WHAT THE TASK ASKS: A verbatim restatement of the data, free of pictures, is what you should output.

───── DATA RECORDS ─────

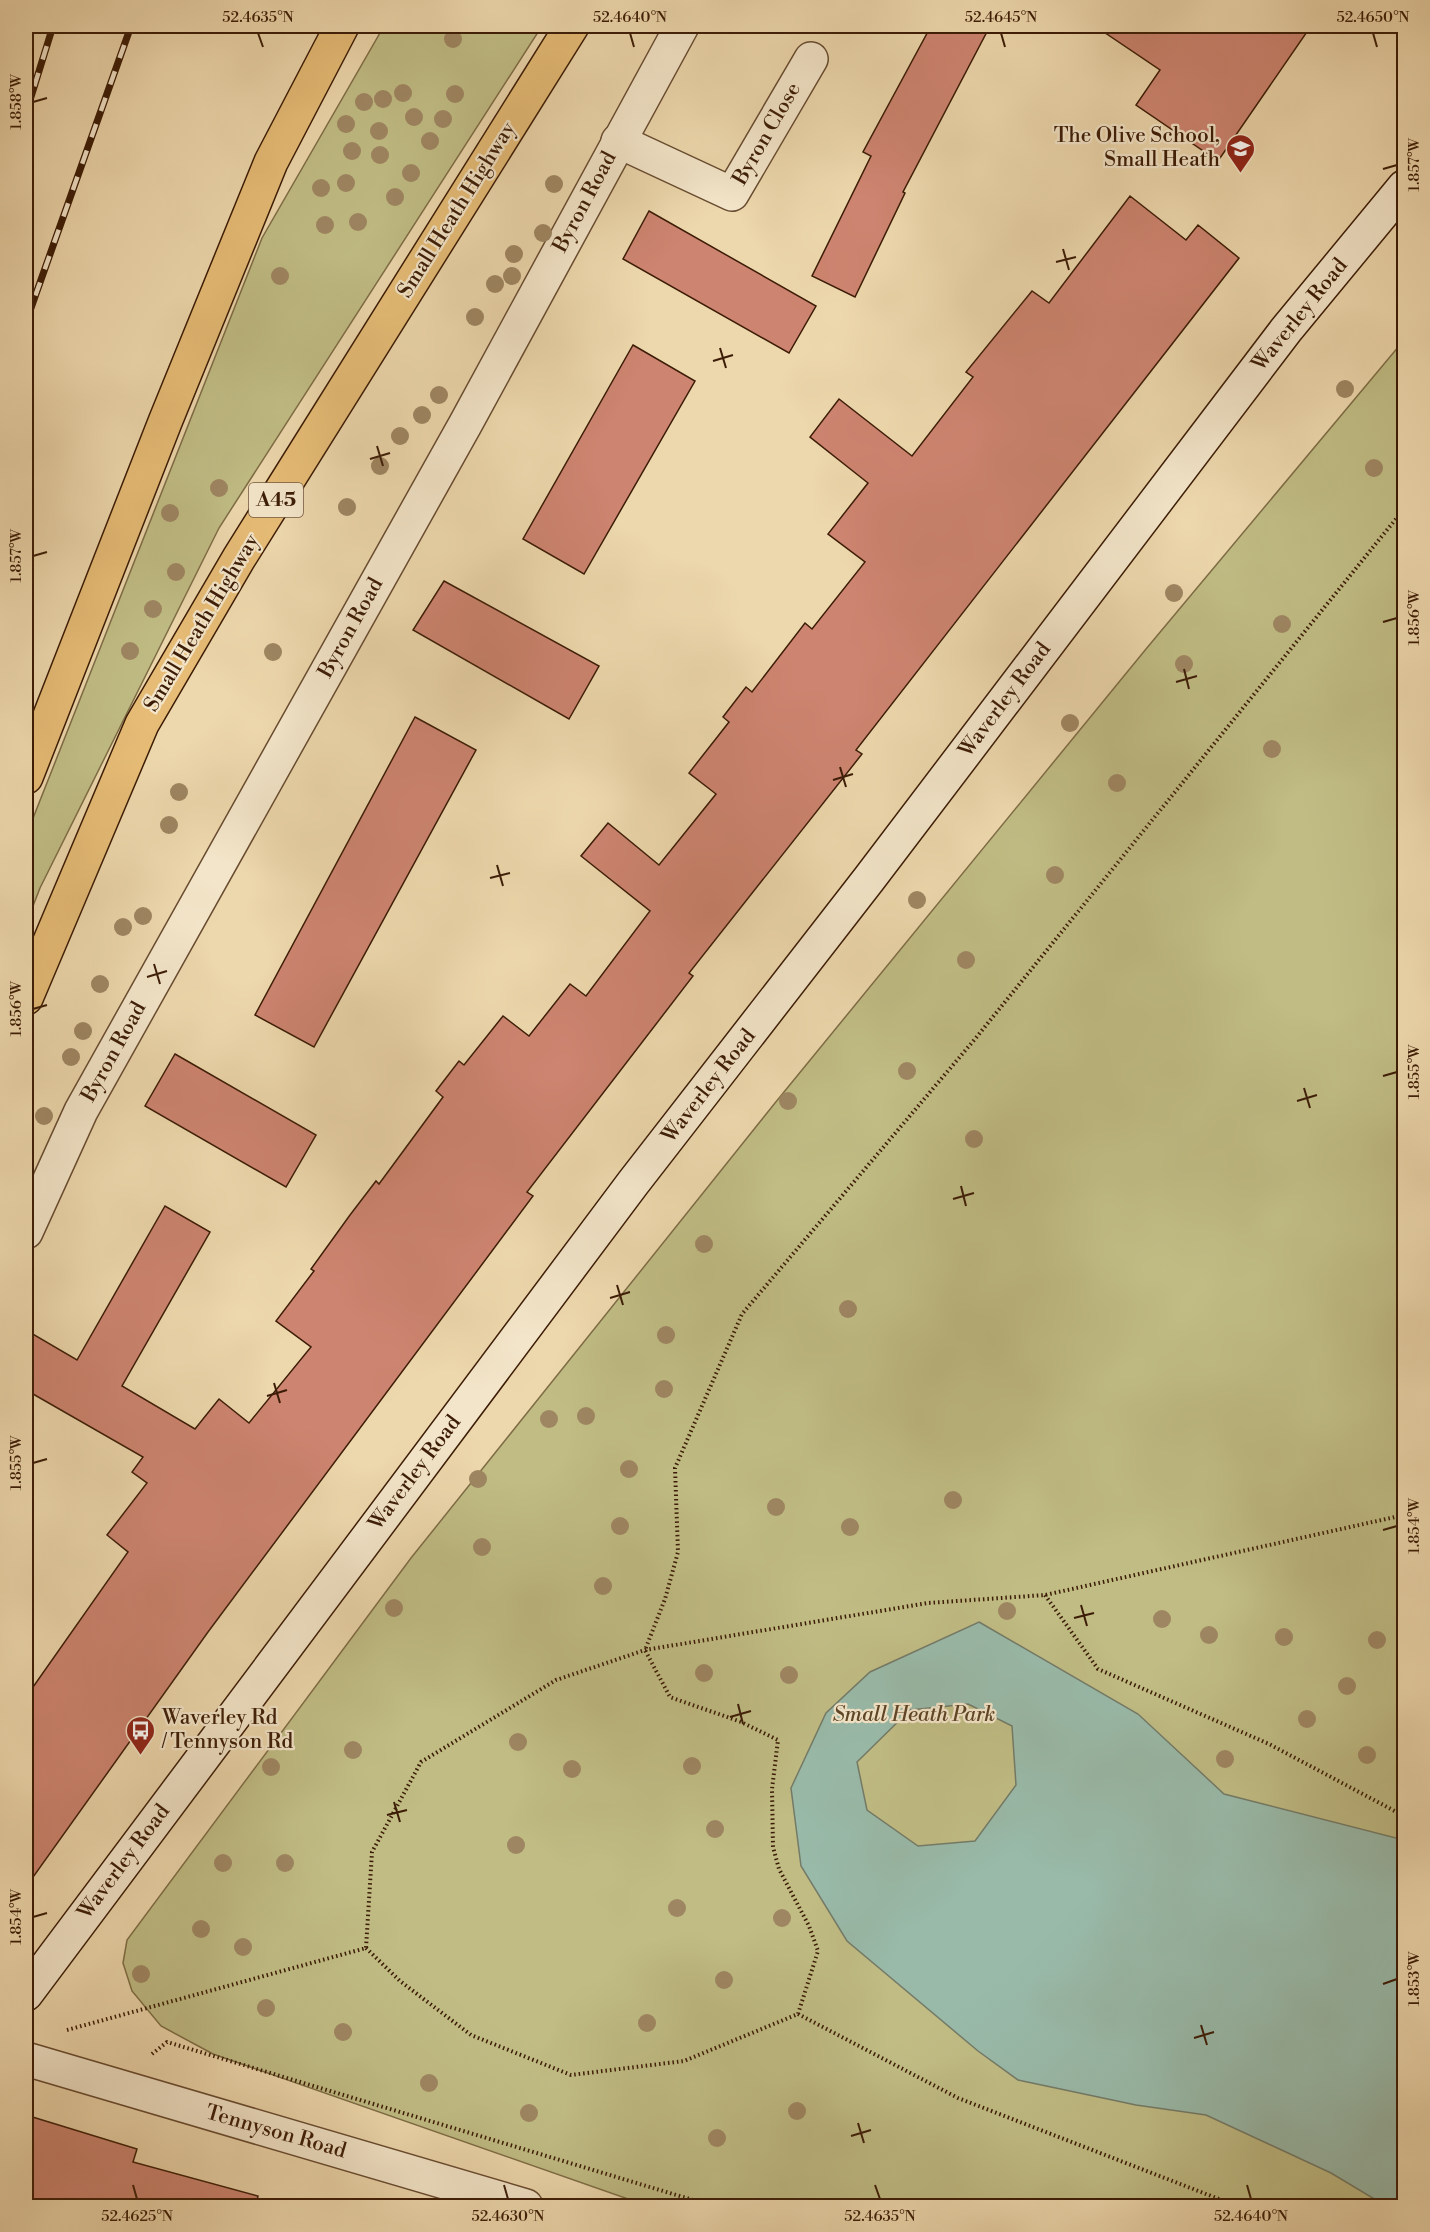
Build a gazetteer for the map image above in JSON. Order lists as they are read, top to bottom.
{
  "streets": {
    "highway": ["Small Heath Highway", "A45"],
    "street": [
      "Byron Close",
      "Byron Road",
      "Waverley Road",
      "Tennyson Road"
    ]
  },
  "crossings": [
    ["Byron Close", "Byron Road"]
  ],
  "parks": ["Small Heath Park"],
  "places": {
    "school or university": ["The Olive School, Small Heath"],
    "bus stop": ["Waverley Rd / Tennyson Rd"]
  },
  "coordinates": [
    "52.4635°N",
    "52.4640°N",
    "52.4645°N",
    "52.4650°N",
    "1.858°W",
    "1.857°W",
    "1.856°W",
    "1.855°W",
    "1.854°W",
    "1.853°W",
    "52.4625°N",
    "52.4630°N"
  ]
}
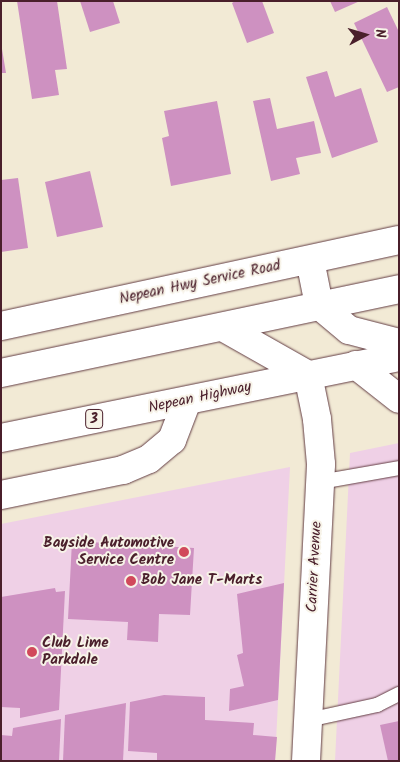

─────

TASK OUTPUT:
Build a gazetteer for the map image above in JSON. Order lists as they are read, top to bottom.
{
  "streets": {
    "highway": ["Small Heath Highway", "A45"],
    "street": [
      "Byron Close",
      "Byron Road",
      "Waverley Road",
      "Tennyson Road"
    ]
  },
  "crossings": [
    ["Byron Close", "Byron Road"]
  ],
  "parks": ["Small Heath Park"],
  "places": {
    "school or university": ["The Olive School, Small Heath"],
    "bus stop": ["Waverley Rd / Tennyson Rd"]
  },
  "coordinates": [
    "52.4635°N",
    "52.4640°N",
    "52.4645°N",
    "52.4650°N",
    "1.858°W",
    "1.857°W",
    "1.856°W",
    "1.855°W",
    "1.854°W",
    "1.853°W",
    "52.4625°N",
    "52.4630°N"
  ]
}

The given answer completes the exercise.